▶ [Task details] Report each line below that carries the word "bacterial".
▶
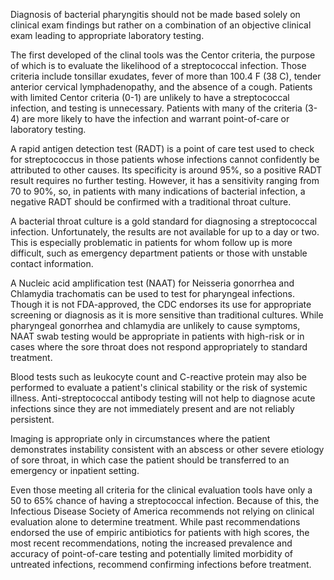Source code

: Diagnosis of bacterial pharyngitis should not be made based solely on clinical exam findings but rather on a combination of an objective clinical exam leading to appropriate laboratory testing.

The first developed of the clinal tools was the Centor criteria, the purpose of which is to evaluate the likelihood of a streptococcal infection. Those criteria include tonsillar exudates, fever of more than 100.4 F (38 C), tender anterior cervical lymphadenopathy, and the absence of a cough. Patients with limited Centor criteria (0-1) are unlikely to have a streptococcal infection, and testing is unnecessary. Patients with many of the criteria (3-4) are more likely to have the infection and warrant point-of-care or laboratory testing.

A rapid antigen detection test (RADT) is a point of care test used to check for streptococcus in those patients whose infections cannot confidently be attributed to other causes. Its specificity is around 95%, so a positive RADT result requires no further testing. However, it has a sensitivity ranging from 70 to 90%, so, in patients with many indications of bacterial infection, a negative RADT should be confirmed with a traditional throat culture.

A bacterial throat culture is a gold standard for diagnosing a streptococcal infection. Unfortunately, the results are not available for up to a day or two. This is especially problematic in patients for whom follow up is more difficult, such as emergency department patients or those with unstable contact information.

A Nucleic acid amplification test (NAAT) for Neisseria gonorrhea and Chlamydia trachomatis can be used to test for pharyngeal infections. Though it is not FDA-approved, the CDC endorses its use for appropriate screening or diagnosis as it is more sensitive than traditional cultures. While pharyngeal gonorrhea and chlamydia are unlikely to cause symptoms, NAAT swab testing would be appropriate in patients with high-risk or in cases where the sore throat does not respond appropriately to standard treatment.

Blood tests such as leukocyte count and C-reactive protein may also be performed to evaluate a patient's clinical stability or the risk of systemic illness. Anti-streptococcal antibody testing will not help to diagnose acute infections since they are not immediately present and are not reliably persistent.

Imaging is appropriate only in circumstances where the patient demonstrates instability consistent with an abscess or other severe etiology of sore throat, in which case the patient should be transferred to an emergency or inpatient setting.

Even those meeting all criteria for the clinical evaluation tools have only a 50 to 65% chance of having a streptococcal infection. Because of this, the Infectious Disease Society of America recommends not relying on clinical evaluation alone to determine treatment. While past recommendations endorsed the use of empiric antibiotics for patients with high scores, the most recent recommendations, noting the increased prevalence and accuracy of point-of-care testing and potentially limited morbidity of untreated infections, recommend confirming infections before treatment.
◀
▶ [Problem solution]
: Diagnosis of bacterial pharyngitis should not be made based solely on clinical exam findings but rather on a combination of an objective clinical exam leading to appropriate laboratory testing.
A rapid antigen detection test (RADT) is a point of care test used to check for streptococcus in those patients whose infections cannot confidently be attributed to other causes. Its specificity is around 95%, so a positive RADT result requires no further testing. However, it has a sensitivity ranging from 70 to 90%, so, in patients with many indications of bacterial infection, a negative RADT should be confirmed with a traditional throat culture.
A bacterial throat culture is a gold standard for diagnosing a streptococcal infection. Unfortunately, the results are not available for up to a day or two. This is especially problematic in patients for whom follow up is more difficult, such as emergency department patients or those with unstable contact information.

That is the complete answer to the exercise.